Gauff chwali głębię kobiecego tenisa po szokującym odpadnięciu z Wimbledonu. "Każdy może wygrać"
W tegorocznym turnieju na kortach trawiastych reputacja miała niewielkie znaczenie. Spośród 13 mistrzyń Wielkiego Szlema, które pojawiły się na kortach w niedzielę, tylko trzy pozostały w grze, a Elena Rybakina jest jedyną, która wie, jak to jest trzymać w górze Venus Rosewater Dish.
Pozostałe dwie, które przetrwały, Jelena Ostapenko i Barbora Krejcikova, również znajdują się w górnej drabince wraz z Rybakiną.
Oznacza to, że w sobotę na pewno pojawi się co najmniej jedna nowa finalistka Wielkiego Szlema z dolnej drabinki, gdzie najwyżej rozstawiona jest Jasmine Paolini z numerem siódmym.
Gauff była typowana na mistrzynię Wimbledonu, odkąd wywołała jeden z największych szoków w historii Wimbledonu, pokonując swoją idolkę z dzieciństwa Venus Williams w pierwszej rundzie turnieju w 2019 roku, kiedy była jeszcze 15-letnią uczennicą szkoły.
To marzenie pozostanie niespełnione przez co najmniej kolejny rok po tym, jak mistrzyni US Open została bezceremonialnie pokonana przez rodaczkę Emmę Navarro w niedzielę.
Biorąc pod uwagę, że obie najwyżej rozstawione zawodniczki odpadły przed ćwierćfinałami, a rozstawiona z numerem jeden Iga Świątek odpadła w trzeciej rundzie, Gauff stwierdziła, że ludzie nie powinni przywiązywać dużej wagi do rozstawienia.
"Grałem w wielu turniejach, w których każdy mógł wygrać. Rozstawienie to tylko liczba, tylko przewaga, aby nie grać z innym rozstawionym w pierwszej rundzie. Nie oznacza to, że nie można przegrać, ponieważ widzieliśmy wielu rozstawionych, którzy odpadli.
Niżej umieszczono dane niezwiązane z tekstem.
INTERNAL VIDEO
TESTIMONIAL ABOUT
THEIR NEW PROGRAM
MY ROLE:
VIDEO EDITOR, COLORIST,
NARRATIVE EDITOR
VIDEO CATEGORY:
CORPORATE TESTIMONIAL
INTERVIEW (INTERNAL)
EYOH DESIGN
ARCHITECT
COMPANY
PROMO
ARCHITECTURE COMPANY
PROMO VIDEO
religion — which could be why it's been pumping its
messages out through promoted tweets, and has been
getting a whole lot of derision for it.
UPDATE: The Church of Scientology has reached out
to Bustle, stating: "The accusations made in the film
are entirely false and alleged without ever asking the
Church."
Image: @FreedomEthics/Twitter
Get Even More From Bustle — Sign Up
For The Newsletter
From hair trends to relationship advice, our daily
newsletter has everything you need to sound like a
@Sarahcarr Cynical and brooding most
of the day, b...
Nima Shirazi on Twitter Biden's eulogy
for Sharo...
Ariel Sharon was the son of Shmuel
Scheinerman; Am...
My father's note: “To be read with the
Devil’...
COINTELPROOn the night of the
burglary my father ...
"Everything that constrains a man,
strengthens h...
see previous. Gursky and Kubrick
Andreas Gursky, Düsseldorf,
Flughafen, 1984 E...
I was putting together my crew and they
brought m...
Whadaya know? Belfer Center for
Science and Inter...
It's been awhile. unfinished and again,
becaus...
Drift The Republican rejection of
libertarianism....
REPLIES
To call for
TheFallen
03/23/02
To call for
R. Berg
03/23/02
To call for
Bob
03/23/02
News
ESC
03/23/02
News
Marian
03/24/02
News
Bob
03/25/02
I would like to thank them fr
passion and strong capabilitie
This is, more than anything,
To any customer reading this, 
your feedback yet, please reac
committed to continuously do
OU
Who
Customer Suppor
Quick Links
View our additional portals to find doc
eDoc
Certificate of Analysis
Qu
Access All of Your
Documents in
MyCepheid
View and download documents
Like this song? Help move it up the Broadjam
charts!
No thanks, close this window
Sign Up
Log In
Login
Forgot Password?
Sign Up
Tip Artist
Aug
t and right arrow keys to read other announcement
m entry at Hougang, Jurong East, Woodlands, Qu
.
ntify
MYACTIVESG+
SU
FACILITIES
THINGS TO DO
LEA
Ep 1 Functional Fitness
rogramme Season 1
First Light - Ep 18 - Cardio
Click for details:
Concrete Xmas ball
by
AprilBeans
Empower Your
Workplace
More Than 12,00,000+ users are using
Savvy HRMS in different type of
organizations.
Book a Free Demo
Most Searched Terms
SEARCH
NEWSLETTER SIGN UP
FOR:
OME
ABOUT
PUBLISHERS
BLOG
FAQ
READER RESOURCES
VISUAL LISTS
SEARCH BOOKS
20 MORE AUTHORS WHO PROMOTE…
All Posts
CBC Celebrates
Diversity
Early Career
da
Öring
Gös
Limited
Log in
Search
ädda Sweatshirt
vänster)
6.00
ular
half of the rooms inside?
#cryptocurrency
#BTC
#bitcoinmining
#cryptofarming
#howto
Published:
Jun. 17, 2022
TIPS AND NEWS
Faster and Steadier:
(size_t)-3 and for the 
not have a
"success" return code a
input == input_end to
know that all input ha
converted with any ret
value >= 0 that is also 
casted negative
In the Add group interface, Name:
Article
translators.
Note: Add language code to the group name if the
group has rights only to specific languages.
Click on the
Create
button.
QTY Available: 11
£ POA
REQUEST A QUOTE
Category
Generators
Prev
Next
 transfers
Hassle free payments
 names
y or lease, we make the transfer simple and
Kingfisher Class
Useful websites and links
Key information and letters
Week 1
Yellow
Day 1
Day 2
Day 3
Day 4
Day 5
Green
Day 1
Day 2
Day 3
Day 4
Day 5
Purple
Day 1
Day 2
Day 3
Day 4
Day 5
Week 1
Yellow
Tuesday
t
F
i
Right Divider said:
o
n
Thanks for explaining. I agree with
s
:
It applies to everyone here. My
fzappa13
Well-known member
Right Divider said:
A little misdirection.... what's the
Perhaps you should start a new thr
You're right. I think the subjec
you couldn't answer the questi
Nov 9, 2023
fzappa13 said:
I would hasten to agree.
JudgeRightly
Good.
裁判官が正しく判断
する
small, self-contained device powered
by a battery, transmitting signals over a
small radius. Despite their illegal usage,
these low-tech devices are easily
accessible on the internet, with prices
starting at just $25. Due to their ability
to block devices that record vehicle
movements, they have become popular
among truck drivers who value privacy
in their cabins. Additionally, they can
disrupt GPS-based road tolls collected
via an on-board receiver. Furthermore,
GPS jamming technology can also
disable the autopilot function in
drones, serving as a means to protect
Widzieliśmy, jak odpadali broniący tytułu mistrzowie" - powiedziała Amerykanka.
"Nawet jeśli (nierozstawieni) gracze nie są tak znani, to są tak samo utalentowani. To jest coś, czego fani gry trochę nie szanują, jeśli chodzi o innych graczy w tourze. Może ich ranking nie jest na tym poziomie, ale ich poziom jest wysoki. Są tutaj nie bez powodu. Zasługują na swoje miejsce. Nie ma łatwego losowania. To konkurencyjny sport i wszyscy chcemy wygrać".
Nigdzie nie było to bardziej widoczne niż na Wimbledonie, ponieważ ostatnie siedem edycji wygrało siedmiu różnych graczy z siedmiu różnych krajów.
Podczas gdy w turnieju często występowali wielokrotni mistrzowie, tacy jak Martina Navratilova (dziewięć tytułów), Steffi Graf (siedem), Venus Williams (pięć), Serena Williams (siedem) - wspomnienia o takiej dominacji na trawie szybko zanikały.
"Kiedy widzisz siedmiu różnych mistrzów w ciągu ostatnich kilku lat, to po prostu pokazuje, że w grze jest tak wiele głębi, myślę, że to świetnie. Myślę, że to sprawia, że ten sport jest ciekawszy" - powiedział Amerykanin.
"Nie ma łatwych meczów... to popycha mnie jako gracza, by chcieć być lepszym".